COLUMBUS, Ohio (WCMH) – The Ohio House passed a controversial measure Wednesday to ask voters in an August election whether to make it harder to amend the state constitution – but not before protesters chanting “one person, one vote” were ousted from the room.

In a 62-37 vote split largely down party lines, the House gave its last-minute stamp of approval to Senate Joint Resolution 2, which would – if passed by Ohio voters in an Aug. 8 special election – require 60% of voter support to enact a constitutional amendment, as opposed to the existing simple majority threshold of 50% plus one vote.

Less than three hours after the vote, Ohio Secretary of State Frank LaRose signed the resolution.

In addition to the 60%-40% change, the resolution would also require signatures gathered from all 88 counties in Ohio – as opposed to the existing 44-county rule – to place an initiative on the ballot. It also eliminates a 10-day cure period awarded to ballot initiative authors who initially fail to collect the required number of signatures.

The House’s approval came after hundreds of supporters and opponents of the measure gathered in the halls of the Statehouse in preparation for the vote. After cries from protesters interrupted lawmakers’ consideration of the bill, House Speaker Jason Stephens (R-Kitts Hill) ordered their removal.

Although lawmakers removed the measure’s language providing for an Aug. 8 election in a largely theatrical move on Tuesday, representatives narrowly approved in a 56-43 vote to place it back in. A handful of Republicans — who voted in December to eliminate most August elections — joined Democrats in voting against the amendment.

Placing the measure on an August ballot allows the legislature’s Republican supermajority to get ahead of the November election, where the Ohioans for Reproductive Freedom plan to ask voters whether to enshrine abortion rights into the state constitution.

Proponents of the measure – whose original iteration was introduced by Rep. Brian Stewart (R-Ashville) and LaRose last fall – say boosting the threshold will prevent out-of-state and special interests, like casinos and marijuana legalization groups, from permanently altering the state constitution.

“Attempting to amend Ohio’s Constitution is a lucrative business, and monied interests see Ohio as an easy mark,” Stewart said Wednesday. “Enough’s enough.”

Nearly 250 advocacy groups in the Buckeye State, including Ohio’s League of Women Voters, AFL-CIO and Fraternal Order of Police, have described the 60% initiative as an “unnecessary, unfair and undemocratic” power grab that will benefit only the wealthiest of interest groups.

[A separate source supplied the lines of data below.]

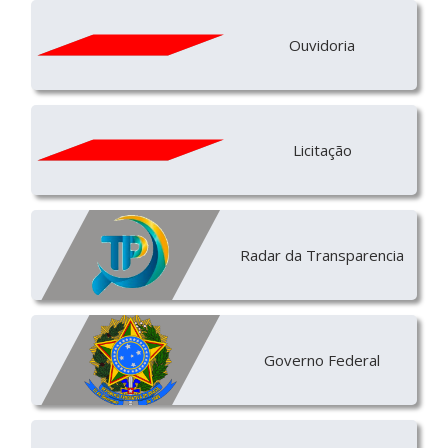
Ouvidoria
Licitação
Radar da Transparencia
Governo Federal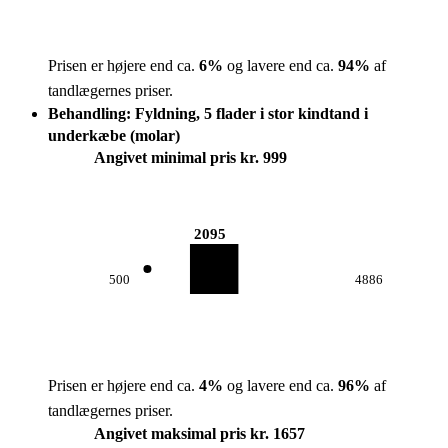
Prisen er højere end ca.
6
%
og lavere end ca.
94
%
af
tandlægernes priser.
Behandling: Fyldning, 5 flader i stor kindtand i
underkæbe (molar)
Angivet minimal pris kr. 999
2095
500
4886
Prisen er højere end ca.
4
%
og lavere end ca.
96
%
af
tandlægernes priser.
Angivet maksimal pris kr. 1657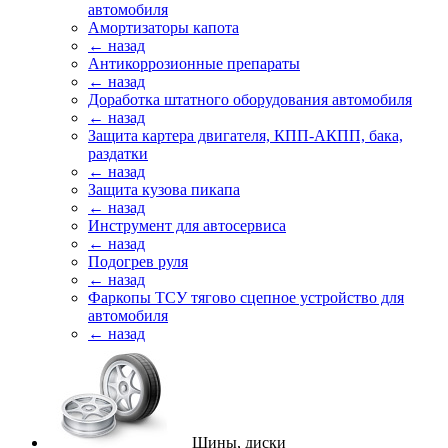
автомобиля
Амортизаторы капота
← назад
Антикоррозионные препараты
← назад
Доработка штатного оборудования автомобиля
← назад
Защита картера двигателя, КПП-АКПП, бака,
раздатки
← назад
Защита кузова пикапа
← назад
Инструмент для автосервиса
← назад
Подогрев руля
← назад
Фаркопы ТСУ тягово сцепное устройство для
автомобиля
← назад
Шины, диски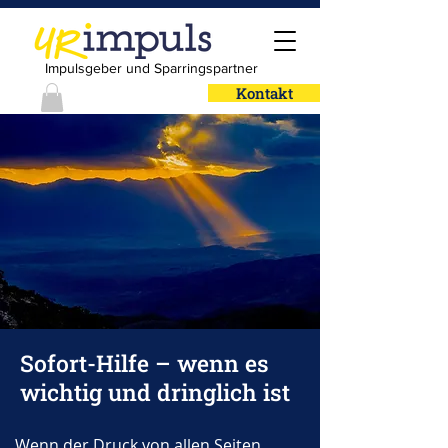
Impulsgeber und Sparringspartner
Kontakt
Sofort-Hilfe – wenn es
wichtig und dringlich ist
Wenn der Druck von allen Seiten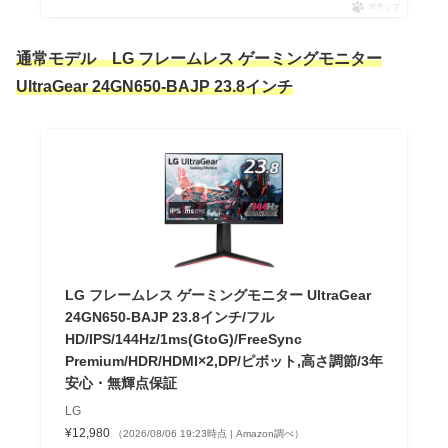
ポチップ
通常モデル LG フレームレス ゲーミングモニター
UltraGear 24GN650-BAJP 23.8インチ
LG フレームレス ゲーミングモニター UltraGear
24GN650-BAJP 23.8インチ/フル
HD/IPS/144Hz/1ms(GtoG)/FreeSync
Premium/HDR/HDMI×2,DP/ピボット,高さ調節/3年
安心・無輝点保証
LG
¥12,980
（2026/08/06 19:23時点 | Amazon調べ）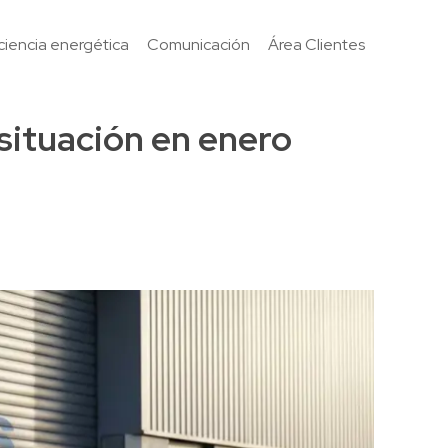
iciencia energética
Comunicación
Área Clientes
situación en enero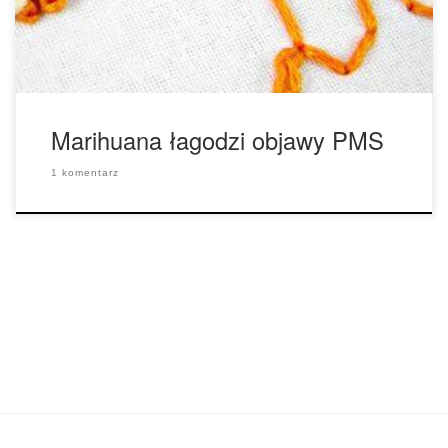
mocne, i przewlekłe bóle w dolnej części brzucha. Na
szczęście, badania przedkliniczne […]
Marihuana łagodzi objawy PMS
1 komentarz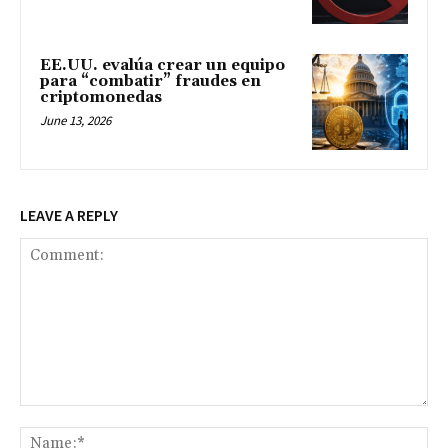
EE.UU. evalúa crear un equipo
para “combatir” fraudes en
criptomonedas
June 13, 2026
LEAVE A REPLY
Comment:
Na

“This body is seeking to nullify the one tool our predecessors gave to us to demand better from an unresponsive, unaccountable and uncontrollable legislature,” Rep. Bride Rose Sweeney (D-Westlake) said Wednesday.

Five House Republicans, Reps. Jamie Callender (R-Concord), Jay Edwards (R-Nelsonville), Brett Hillyer (R-Uhrichsville), Jeff LaRe (Violet Township) and Tom Patton (R-Strongsville), split with their party and voted against the resolution.

Since the Ohio Senate already greenlit the measure and its associated August election in mid-April, SJR2 was forwarded to LaRose, which he approved before the midnight Wednesday deadline. Election officials must begin preparations to administer an August special election.

According to the directive signed by LaRose, the state will bear the costs for the election.

“While the General Assembly’s order will require the state to provide additional resources to
the counties, I have been assured by legislative leaders that those funding needs will be met,” LaRose wrote in the directive, which can be read below.

The directive states that the language on the ballot will be issued no later than May 30.

LaRose wrote in a tweet that what is being asked from the resolution is no different than what other states already do.

“A supermajority of our legislature has decided to ask Ohio voters an important question about protecting our state constitution — like most other states do,” he tweeted. “Now we’ll each have the right to vote. That’s how democracy works.”